## Exercise prompt:
For every line below that includes the word "lines", add one; report the final number and nothing else.

## Input data:

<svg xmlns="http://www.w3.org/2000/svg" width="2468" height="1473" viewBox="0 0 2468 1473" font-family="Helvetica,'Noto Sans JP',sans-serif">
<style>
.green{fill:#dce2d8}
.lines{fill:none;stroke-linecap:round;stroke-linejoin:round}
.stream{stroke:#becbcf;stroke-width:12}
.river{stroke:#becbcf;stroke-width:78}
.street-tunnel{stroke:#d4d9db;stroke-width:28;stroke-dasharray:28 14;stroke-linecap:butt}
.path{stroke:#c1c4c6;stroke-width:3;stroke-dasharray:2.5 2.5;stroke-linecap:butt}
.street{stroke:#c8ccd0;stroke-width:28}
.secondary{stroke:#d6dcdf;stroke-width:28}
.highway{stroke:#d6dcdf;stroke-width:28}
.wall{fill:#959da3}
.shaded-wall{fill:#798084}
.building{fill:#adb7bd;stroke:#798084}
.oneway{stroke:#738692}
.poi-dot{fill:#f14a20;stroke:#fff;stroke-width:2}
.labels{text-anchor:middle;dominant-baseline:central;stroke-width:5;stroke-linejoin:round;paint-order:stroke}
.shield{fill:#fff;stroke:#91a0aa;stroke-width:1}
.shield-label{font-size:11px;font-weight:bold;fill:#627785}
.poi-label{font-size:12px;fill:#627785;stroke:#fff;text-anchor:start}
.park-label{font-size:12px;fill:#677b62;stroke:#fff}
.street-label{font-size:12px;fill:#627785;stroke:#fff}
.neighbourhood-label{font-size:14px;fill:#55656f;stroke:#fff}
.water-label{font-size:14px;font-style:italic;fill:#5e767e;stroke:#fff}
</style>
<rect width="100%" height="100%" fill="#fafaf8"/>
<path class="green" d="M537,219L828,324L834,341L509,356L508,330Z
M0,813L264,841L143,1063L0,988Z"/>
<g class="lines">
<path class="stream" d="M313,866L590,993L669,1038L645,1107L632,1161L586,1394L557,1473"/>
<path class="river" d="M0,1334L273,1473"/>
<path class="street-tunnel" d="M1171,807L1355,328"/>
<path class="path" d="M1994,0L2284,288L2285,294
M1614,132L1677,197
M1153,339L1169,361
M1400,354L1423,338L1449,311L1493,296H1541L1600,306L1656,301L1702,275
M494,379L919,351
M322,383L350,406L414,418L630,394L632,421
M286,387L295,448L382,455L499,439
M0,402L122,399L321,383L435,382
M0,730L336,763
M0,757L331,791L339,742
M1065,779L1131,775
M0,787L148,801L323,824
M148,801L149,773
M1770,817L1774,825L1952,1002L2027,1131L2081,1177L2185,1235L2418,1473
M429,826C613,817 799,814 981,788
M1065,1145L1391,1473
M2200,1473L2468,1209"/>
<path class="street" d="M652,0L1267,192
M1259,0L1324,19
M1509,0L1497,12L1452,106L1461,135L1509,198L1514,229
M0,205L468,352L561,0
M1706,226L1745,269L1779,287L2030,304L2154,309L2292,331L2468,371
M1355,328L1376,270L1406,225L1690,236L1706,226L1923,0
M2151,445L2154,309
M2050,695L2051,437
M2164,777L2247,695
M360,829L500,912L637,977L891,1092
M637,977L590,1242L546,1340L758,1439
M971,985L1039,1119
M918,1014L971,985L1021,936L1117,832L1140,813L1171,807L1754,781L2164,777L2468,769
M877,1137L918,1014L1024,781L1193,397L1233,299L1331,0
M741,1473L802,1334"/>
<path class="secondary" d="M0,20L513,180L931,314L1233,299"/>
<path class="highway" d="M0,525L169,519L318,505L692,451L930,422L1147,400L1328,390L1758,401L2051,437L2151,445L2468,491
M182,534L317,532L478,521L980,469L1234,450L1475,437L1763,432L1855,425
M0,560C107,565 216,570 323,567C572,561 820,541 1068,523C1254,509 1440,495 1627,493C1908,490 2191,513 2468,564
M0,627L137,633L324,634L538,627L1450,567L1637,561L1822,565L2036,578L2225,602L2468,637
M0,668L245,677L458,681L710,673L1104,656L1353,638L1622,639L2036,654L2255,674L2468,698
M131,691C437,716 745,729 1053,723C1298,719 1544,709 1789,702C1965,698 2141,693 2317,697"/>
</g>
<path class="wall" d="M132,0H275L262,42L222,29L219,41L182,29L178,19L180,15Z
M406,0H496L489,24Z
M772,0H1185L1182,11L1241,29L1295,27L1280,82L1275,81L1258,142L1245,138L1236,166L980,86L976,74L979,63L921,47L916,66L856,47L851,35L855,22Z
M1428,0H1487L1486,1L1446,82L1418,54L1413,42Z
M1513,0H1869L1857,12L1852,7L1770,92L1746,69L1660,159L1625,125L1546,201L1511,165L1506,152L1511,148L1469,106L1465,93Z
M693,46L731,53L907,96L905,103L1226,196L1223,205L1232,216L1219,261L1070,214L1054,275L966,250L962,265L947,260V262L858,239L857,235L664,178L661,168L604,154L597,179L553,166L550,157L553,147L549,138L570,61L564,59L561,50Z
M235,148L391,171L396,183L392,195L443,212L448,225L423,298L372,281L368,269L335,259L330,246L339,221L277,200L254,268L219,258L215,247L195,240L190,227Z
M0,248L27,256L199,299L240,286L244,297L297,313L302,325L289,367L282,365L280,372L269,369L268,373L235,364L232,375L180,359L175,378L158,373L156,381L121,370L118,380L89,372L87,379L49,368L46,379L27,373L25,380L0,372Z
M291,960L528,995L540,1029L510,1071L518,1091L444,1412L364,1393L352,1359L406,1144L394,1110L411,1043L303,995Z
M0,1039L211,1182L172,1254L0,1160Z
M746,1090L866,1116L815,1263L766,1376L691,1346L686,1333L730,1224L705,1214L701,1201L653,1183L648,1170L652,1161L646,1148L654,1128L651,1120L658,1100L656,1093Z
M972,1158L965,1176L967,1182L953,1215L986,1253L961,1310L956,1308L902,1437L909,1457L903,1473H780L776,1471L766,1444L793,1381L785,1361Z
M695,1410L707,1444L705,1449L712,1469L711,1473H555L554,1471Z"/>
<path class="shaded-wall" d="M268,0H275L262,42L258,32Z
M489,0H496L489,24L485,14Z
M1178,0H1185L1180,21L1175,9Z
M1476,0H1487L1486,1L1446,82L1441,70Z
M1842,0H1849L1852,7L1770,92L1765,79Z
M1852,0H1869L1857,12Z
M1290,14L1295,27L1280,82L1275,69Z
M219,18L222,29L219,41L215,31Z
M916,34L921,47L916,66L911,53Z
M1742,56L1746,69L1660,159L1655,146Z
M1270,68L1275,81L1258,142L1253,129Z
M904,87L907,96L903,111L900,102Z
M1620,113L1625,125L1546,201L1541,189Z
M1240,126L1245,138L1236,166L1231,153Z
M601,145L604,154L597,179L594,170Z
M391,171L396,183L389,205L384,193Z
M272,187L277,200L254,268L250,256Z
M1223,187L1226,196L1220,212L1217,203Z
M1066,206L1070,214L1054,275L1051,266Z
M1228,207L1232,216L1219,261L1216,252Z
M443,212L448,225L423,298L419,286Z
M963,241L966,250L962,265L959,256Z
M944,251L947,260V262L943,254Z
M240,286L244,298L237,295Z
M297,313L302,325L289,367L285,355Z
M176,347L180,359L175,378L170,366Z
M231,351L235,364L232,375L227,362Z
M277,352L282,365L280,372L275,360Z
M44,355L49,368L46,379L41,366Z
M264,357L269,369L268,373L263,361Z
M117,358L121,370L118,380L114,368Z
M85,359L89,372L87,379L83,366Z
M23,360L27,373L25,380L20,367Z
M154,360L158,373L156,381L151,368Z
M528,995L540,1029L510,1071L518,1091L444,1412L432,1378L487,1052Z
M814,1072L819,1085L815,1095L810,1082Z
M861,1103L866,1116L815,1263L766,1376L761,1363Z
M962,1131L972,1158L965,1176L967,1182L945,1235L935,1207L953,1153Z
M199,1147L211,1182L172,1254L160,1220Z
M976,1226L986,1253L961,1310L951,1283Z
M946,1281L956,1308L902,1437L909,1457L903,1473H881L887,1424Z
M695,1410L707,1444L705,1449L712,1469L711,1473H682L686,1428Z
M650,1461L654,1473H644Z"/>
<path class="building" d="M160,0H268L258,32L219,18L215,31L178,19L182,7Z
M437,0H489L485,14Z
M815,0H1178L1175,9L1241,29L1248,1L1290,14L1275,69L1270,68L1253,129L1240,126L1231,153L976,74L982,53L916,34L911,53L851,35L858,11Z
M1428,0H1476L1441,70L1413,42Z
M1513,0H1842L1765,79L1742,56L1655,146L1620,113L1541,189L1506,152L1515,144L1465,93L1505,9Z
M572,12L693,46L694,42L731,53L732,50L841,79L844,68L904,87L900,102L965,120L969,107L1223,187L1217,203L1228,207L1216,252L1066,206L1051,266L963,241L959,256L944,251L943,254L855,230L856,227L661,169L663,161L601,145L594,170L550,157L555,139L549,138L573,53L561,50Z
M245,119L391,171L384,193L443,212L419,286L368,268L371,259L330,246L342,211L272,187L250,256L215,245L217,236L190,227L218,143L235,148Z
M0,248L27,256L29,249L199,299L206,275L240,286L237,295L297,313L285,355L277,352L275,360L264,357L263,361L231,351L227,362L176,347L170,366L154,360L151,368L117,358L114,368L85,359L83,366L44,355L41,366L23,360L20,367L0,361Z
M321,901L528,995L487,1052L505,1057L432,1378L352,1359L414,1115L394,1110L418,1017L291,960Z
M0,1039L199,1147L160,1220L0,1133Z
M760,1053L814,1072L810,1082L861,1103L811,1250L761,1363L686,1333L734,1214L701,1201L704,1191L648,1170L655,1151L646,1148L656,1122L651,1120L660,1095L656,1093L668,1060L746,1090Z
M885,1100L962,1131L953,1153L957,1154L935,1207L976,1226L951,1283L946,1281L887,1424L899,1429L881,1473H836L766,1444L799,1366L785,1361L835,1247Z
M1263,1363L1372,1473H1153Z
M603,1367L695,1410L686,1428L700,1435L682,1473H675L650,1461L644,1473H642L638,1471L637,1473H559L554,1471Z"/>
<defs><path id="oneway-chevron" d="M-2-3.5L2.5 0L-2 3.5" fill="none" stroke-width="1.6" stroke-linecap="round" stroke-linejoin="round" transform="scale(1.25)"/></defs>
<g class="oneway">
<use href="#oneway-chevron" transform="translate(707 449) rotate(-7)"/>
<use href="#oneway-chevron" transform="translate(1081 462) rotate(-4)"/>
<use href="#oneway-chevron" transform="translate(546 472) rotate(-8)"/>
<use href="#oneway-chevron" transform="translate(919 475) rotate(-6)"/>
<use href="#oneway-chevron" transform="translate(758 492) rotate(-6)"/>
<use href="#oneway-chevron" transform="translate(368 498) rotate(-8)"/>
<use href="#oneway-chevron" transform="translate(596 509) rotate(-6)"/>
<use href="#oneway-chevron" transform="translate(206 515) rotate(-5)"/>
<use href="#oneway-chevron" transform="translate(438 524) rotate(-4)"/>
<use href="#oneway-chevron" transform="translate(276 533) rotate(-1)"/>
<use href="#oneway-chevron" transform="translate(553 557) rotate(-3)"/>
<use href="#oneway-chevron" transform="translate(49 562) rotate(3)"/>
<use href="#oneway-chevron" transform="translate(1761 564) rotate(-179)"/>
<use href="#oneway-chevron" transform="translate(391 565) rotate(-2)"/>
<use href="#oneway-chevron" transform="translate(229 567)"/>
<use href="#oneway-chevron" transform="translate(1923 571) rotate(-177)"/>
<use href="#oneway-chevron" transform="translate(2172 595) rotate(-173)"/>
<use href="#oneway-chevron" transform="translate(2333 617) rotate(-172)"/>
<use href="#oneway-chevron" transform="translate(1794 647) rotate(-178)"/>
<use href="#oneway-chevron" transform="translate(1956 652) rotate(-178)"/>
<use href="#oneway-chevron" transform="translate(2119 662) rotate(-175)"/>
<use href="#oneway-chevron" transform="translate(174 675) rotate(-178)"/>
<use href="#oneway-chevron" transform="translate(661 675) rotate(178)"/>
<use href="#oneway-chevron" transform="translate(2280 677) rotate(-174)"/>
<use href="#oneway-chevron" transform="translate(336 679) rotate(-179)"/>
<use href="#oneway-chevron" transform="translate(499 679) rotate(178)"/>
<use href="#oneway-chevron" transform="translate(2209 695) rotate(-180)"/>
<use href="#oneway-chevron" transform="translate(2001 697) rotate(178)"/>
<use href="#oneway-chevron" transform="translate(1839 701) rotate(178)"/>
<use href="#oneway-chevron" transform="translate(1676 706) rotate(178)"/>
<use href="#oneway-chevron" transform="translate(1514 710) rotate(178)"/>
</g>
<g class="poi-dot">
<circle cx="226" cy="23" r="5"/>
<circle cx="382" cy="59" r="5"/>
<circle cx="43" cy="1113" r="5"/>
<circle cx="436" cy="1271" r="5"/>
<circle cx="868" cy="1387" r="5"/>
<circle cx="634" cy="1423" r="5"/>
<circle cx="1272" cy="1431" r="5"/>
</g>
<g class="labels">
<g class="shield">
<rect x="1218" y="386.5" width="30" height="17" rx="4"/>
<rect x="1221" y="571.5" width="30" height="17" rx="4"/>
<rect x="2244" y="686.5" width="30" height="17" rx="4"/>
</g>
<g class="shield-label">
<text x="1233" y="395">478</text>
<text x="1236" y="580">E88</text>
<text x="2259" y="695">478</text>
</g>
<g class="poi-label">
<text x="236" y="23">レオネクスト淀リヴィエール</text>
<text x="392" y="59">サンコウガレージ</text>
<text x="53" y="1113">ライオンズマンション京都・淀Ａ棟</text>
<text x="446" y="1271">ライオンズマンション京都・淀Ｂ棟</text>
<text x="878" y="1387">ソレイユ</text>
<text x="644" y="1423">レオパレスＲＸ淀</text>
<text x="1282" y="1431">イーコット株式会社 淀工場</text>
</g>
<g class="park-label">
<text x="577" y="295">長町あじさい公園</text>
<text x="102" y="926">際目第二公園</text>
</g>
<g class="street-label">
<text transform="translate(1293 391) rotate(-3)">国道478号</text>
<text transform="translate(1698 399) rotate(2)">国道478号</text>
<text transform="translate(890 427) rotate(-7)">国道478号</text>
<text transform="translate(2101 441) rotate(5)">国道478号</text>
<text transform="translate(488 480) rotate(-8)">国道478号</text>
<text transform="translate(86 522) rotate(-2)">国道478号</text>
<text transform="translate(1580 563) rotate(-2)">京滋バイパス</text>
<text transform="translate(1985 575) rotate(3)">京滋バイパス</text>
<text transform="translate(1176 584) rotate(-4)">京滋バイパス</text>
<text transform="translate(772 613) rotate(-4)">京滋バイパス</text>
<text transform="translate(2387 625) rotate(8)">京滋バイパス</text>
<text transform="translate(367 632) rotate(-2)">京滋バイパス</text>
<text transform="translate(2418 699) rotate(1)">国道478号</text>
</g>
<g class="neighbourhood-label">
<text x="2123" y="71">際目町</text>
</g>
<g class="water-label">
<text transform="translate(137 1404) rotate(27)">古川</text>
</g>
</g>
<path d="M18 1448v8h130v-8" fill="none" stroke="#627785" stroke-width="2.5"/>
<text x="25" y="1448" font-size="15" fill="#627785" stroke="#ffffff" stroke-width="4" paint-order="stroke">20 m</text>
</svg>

## Solved exercise:
2